Agreed. I think I have an explanation (a partial one, at best). The tech world is so adept at abstraction that we have made it one of our primary tools in the box. Everything gets abstracted away until we have a nice, clean, uniform representation of the underlying item. Whether that item is people, vehicles, road accident data or private communications doesn't really matter any more once it is abstracted. Then it's just another record.

Ethics and other moral angles no longer apply, after all, how could those apply to bits, that's for 'real' engineers. It's also at the core of the HN "'no politics', please." tenet.

I see a similar deficiency in the legal profession, they too tend to just focus on the words and the letters and don't actually care all that much about the people.


> What if a "legitimate" government is committing genocide

That's an interesting question, I'll say. I can't say yes or no but I can say that the answer should be consistent. You either support genocidal regimes, or you don't.

So you have Starlink operating in Israel and in Myanmar.

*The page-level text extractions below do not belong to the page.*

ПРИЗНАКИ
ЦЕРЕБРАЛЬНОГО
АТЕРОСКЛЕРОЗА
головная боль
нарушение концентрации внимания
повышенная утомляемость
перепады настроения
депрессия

> that people are somehow capable of ignoring the elephant in the room of the massacring of civilians, to tunnel-vision instead on some trivial and insignificant technicalities about satellite law.

Imagine the bafflement when some people stick to their tunnel vision while writing about other people's tunnel vision on the same exact topic.


Because a good chunk of people on this site have so little moral development that to them "whatever the law says is moral".